> _Dataset entries_:
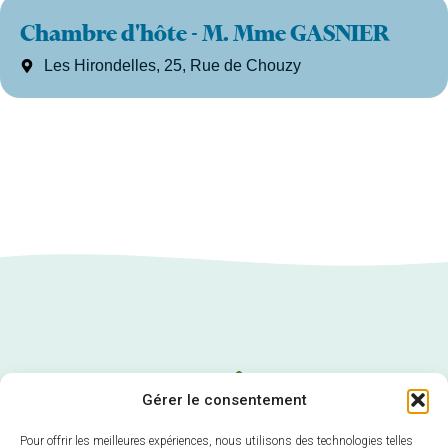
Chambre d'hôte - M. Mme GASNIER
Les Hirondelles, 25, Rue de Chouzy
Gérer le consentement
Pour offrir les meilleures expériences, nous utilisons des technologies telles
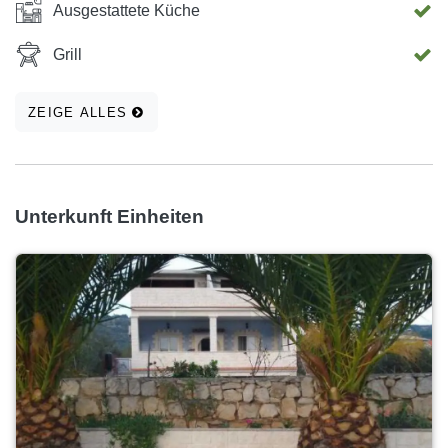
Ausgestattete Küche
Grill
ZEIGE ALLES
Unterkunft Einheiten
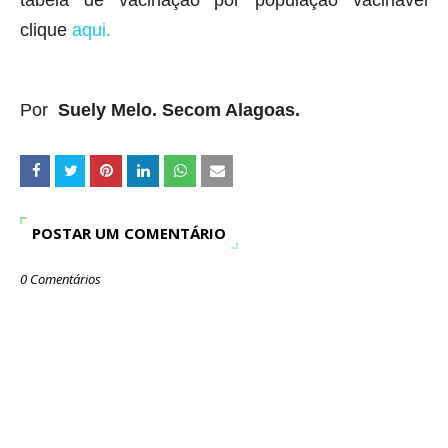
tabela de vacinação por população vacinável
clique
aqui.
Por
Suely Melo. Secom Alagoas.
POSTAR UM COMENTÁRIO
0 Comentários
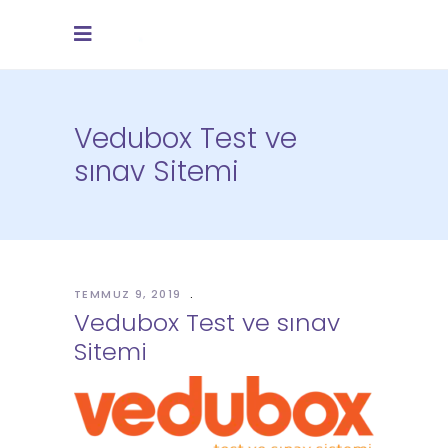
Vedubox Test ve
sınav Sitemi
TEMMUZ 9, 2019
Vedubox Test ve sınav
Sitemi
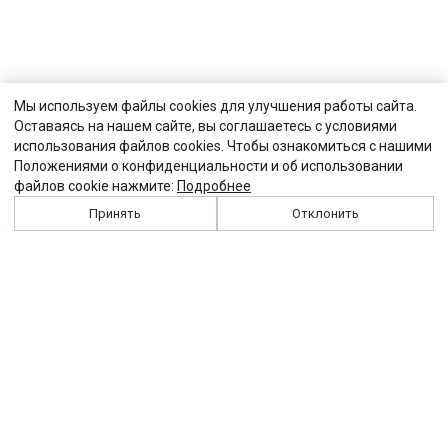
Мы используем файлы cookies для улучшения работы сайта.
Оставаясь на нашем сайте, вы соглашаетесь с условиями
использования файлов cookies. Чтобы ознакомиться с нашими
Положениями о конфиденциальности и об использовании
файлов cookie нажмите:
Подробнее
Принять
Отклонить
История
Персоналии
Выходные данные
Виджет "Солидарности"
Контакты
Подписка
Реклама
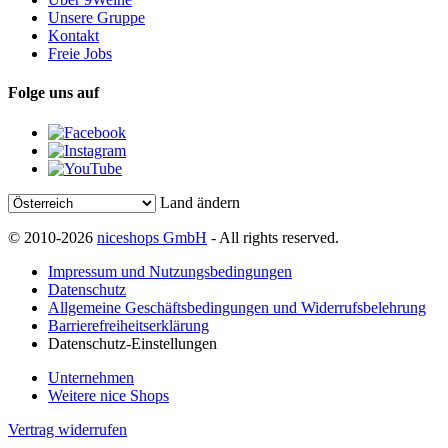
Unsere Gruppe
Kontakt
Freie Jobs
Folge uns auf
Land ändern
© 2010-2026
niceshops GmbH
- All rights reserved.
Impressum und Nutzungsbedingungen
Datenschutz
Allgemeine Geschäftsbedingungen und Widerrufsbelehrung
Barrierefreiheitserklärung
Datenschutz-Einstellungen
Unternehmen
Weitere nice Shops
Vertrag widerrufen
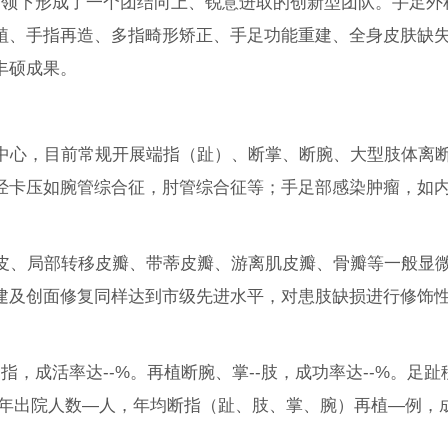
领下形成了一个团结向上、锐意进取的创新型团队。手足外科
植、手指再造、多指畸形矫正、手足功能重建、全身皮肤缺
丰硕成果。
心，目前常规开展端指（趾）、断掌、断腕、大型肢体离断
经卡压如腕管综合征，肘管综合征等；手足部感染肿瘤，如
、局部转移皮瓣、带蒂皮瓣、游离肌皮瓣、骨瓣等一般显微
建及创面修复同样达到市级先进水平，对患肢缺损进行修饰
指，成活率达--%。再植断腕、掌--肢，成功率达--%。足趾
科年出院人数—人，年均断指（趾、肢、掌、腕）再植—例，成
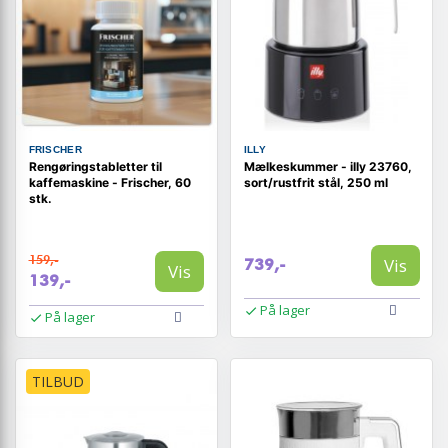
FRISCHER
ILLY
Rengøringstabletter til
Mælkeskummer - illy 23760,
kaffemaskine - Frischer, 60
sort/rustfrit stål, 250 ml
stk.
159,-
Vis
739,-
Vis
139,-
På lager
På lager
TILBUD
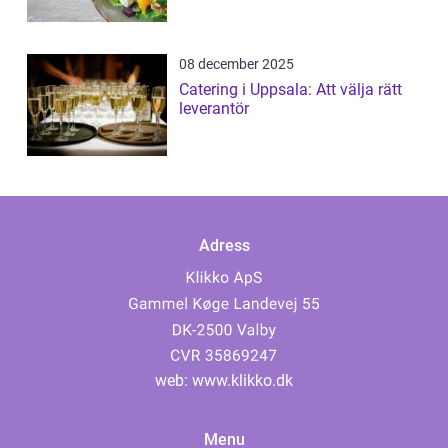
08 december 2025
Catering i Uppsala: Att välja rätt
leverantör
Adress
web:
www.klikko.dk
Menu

> _Required action_:
Retype each line of the listing above word for word. Exclude the pictures.

> _Response to the exercise_:
Chambre d'hôte - M. Mme GASNIER
Les Hirondelles, 25, Rue de Chouzy
Gérer le consentement
Pour offrir les meilleures expériences, nous utilisons des technologies telles
Ausgestattete Küche
Grill
ZEIGE ALLES
Unterkunft Einheiten
tabela de vacinação por população vacinável
clique
aqui.
Por
Suely Melo. Secom Alagoas.
POSTAR UM COMENTÁRIO
0 Comentários
Vedubox Test ve
sınav Sitemi
TEMMUZ 9, 2019
Vedubox Test ve sınav
Sitemi
Мы используем файлы cookies для улучшения работы сайта.
Оставаясь на нашем сайте, вы соглашаетесь с условиями
использования файлов cookies. Чтобы ознакомиться с нашими
Положениями о конфиденциальности и об использовании
файлов cookie нажмите:
Подробнее
Принять
Отклонить
История
Персоналии
Выходные данные
Виджет "Солидарности"
Контакты
Подписка
Реклама
Unsere Gruppe
Kontakt
Freie Jobs
Folge uns auf
Land ändern
© 2010-2026
niceshops GmbH
- All rights reserved.
Impressum und Nutzungsbedingungen
Datenschutz
Allgemeine Geschäftsbedingungen und Widerrufsbelehrung
Barrierefreiheitserklärung
Datenschutz-Einstellungen
Unternehmen
Weitere nice Shops
Vertrag widerrufen
领下形成了一个团结向上、锐意进取的创新型团队。手足外科
植、手指再造、多指畸形矫正、手足功能重建、全身皮肤缺
丰硕成果。
心，目前常规开展端指（趾）、断掌、断腕、大型肢体离断
经卡压如腕管综合征，肘管综合征等；手足部感染肿瘤，如
、局部转移皮瓣、带蒂皮瓣、游离肌皮瓣、骨瓣等一般显微
建及创面修复同样达到市级先进水平，对患肢缺损进行修饰
指，成活率达--%。再植断腕、掌--肢，成功率达--%。足趾
科年出院人数—人，年均断指（趾、肢、掌、腕）再植—例，成
FRISCHER
ILLY
Rengøringstabletter til
Mælkeskummer - illy 23760,
kaffemaskine - Frischer, 60
sort/rustfrit stål, 250 ml
stk.
159,-
Vis
739,-
Vis
139,-
På lager
På lager
TILBUD
08 december 2025
Catering i Uppsala: Att välja rätt
leverantör
Adress
web:
www.klikko.dk
Menu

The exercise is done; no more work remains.